**Texte de l'exercice:**
──────────────────────────────
« Quand les troubles sont arrivés, la pratique artistique a été un refuge pour moi »
Créer pour se relier aux autres. Pour Maximilien Durant, artiste et médiateur de santé pair, la pratique artistique est plus qu’un refuge : c’est une façon de rendre ses troubles visibles, de dire qui il est et de trouver, autrement, sa place dans le monde.
Pour Plein Espoir, il nous raconte comment la création peut devenir, pour certains, un véritable espace de rencontre. Le chant, la peinture, la magie, et l’écriture sont des activités qui l’aident à avancer dans son rétablissement personnel, elles sont aussi une façon de partager et de se rapprocher, un peu plus, des autres. Une posture que l’on expérimente régulièrement chez Plein Espoir, y compris pour cet article !
Plein Espoir : Tu fais de la musique, de la peinture, tu écris des recueils de poésie, tu animes une chaîne YouTube où tu parles de ton trouble psychique… Est-ce que tu avais déjà une pratique artistique régulière avant les premiers symptômes de la schizophrénie ?
──────────────────────────────
**Liste fournie:**
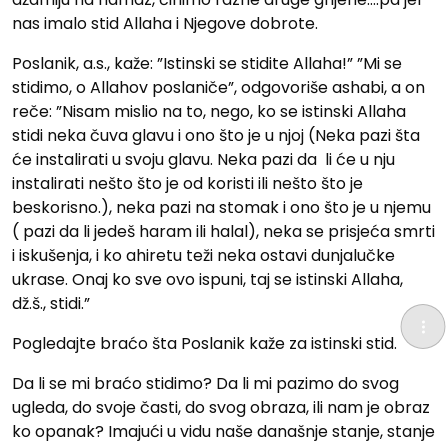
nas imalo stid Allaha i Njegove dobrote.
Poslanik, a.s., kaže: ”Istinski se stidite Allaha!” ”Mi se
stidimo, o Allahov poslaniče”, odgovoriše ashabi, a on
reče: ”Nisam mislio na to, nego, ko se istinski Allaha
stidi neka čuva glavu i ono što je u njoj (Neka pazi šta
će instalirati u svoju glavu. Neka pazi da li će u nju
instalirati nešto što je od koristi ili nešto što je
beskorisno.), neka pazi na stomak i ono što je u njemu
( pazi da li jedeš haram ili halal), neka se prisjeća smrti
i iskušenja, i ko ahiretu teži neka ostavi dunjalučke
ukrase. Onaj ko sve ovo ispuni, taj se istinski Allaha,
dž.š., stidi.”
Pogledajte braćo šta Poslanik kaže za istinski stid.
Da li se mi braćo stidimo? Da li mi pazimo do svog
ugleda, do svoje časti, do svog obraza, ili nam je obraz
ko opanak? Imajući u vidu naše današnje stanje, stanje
──────────────────────────────
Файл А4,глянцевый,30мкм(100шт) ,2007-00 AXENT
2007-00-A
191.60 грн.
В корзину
──────────────────────────────
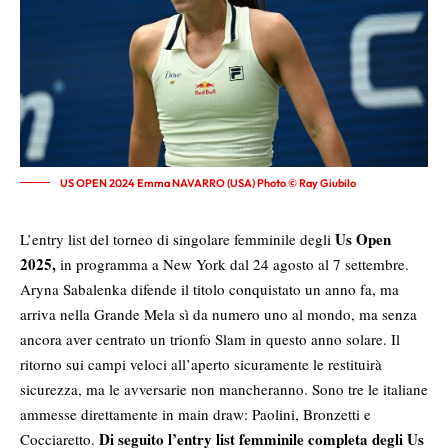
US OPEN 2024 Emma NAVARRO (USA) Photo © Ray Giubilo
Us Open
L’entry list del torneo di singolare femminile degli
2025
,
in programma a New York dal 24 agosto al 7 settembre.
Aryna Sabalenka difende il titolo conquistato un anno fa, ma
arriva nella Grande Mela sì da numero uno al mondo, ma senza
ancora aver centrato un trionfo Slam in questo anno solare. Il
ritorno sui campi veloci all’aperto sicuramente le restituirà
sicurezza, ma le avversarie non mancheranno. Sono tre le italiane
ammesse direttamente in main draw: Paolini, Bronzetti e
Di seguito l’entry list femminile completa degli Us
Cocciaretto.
──────────────────────────────
**Travail demandé:**
Reproduisez intégralement le texte de l'exercice, sans y changer un seul mot. La liste n'a aucun rôle dans ce travail.

**Réponse:**
« Quand les troubles sont arrivés, la pratique artistique a été un refuge pour moi »
Créer pour se relier aux autres. Pour Maximilien Durant, artiste et médiateur de santé pair, la pratique artistique est plus qu’un refuge : c’est une façon de rendre ses troubles visibles, de dire qui il est et de trouver, autrement, sa place dans le monde.
Pour Plein Espoir, il nous raconte comment la création peut devenir, pour certains, un véritable espace de rencontre. Le chant, la peinture, la magie, et l’écriture sont des activités qui l’aident à avancer dans son rétablissement personnel, elles sont aussi une façon de partager et de se rapprocher, un peu plus, des autres. Une posture que l’on expérimente régulièrement chez Plein Espoir, y compris pour cet article !
Plein Espoir : Tu fais de la musique, de la peinture, tu écris des recueils de poésie, tu animes une chaîne YouTube où tu parles de ton trouble psychique… Est-ce que tu avais déjà une pratique artistique régulière avant les premiers symptômes de la schizophrénie ?